Now, chronologically this is of course wrong. Papers need to be published before they have impact. But chronological reasoning is already assuming mechanisms behind impact. And about paper writing, for that matter. Try this for size instead: You concentrate on high impact activities and then your productivity goes down. Completely consistent with data.
PS your data points need error bars (wagging finger).
Not sure how you ‘swap’ the axes. If one swaps the axes, than of course the positive relation remains: the higher the impact, the more publications: so the more you focus on quality, the more you publish (if swapping would make sense at all).
You swap axes by exchanging abscissa and the ordinate. With a convex function y(x) you then get a concave function x(y) and your conclusion would be different, and to some extent reversed.
You should not confuse a positive gradient with a positive curvature, which is what you do in your reply vs. what you do in the original post.

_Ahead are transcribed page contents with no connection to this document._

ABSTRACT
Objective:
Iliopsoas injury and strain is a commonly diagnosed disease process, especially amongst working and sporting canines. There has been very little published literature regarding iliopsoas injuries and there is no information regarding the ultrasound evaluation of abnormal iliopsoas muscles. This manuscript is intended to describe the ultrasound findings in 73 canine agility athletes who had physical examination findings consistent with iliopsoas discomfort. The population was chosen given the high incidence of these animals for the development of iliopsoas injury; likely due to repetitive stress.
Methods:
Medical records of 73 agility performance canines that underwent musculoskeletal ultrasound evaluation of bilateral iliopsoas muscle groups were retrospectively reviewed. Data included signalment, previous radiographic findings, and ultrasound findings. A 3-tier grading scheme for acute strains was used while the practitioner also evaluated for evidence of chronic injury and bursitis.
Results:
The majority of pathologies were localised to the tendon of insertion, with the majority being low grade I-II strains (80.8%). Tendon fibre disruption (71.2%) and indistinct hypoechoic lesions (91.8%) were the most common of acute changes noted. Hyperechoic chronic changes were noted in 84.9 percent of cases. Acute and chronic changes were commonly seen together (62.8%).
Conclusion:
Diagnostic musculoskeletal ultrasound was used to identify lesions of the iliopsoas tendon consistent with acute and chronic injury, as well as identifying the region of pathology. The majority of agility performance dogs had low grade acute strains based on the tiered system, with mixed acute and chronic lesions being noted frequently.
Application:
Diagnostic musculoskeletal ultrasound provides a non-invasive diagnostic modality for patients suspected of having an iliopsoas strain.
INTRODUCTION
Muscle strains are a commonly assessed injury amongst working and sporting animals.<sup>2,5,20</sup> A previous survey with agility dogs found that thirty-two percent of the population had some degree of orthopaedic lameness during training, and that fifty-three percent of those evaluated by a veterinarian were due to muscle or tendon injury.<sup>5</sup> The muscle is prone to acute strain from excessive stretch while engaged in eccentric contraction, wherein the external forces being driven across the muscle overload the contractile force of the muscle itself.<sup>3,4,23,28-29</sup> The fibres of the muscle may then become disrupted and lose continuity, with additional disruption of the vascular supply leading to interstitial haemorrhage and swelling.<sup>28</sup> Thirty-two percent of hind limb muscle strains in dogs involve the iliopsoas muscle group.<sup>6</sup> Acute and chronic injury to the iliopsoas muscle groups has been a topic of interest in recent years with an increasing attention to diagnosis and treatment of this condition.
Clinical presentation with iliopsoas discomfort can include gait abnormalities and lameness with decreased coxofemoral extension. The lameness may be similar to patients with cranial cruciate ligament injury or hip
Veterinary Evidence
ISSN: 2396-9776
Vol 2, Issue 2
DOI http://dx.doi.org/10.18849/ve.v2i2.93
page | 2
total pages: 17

It seems to me that this analysis does nothing to account for how long a researcher has been producing research. Researchers with few papers are (most likely) those that have been in the field for a short time. It makes sense that their papers would have fewer citations; they are not as experienced or as knowledge. They might also take longer to get papers published. In contrast, those with more papers have been doing research in their area longer, and so they should understand the issues and theory better. They should also have a better understanding of how to get papers published. This could explain their results without addressing the quantity versus quality argument.
This paper does not seem to address this, and it seems like a major flaw in their analysis. Perhaps they should introduce controls for how long researchers have been practicing, or look at publications per year.
What would you conclude if you swapped axes and plotted the number of publications vs. impact? Then you could conclude that writing higher impact papers makes you produce less (at least for phys, chem and eng science).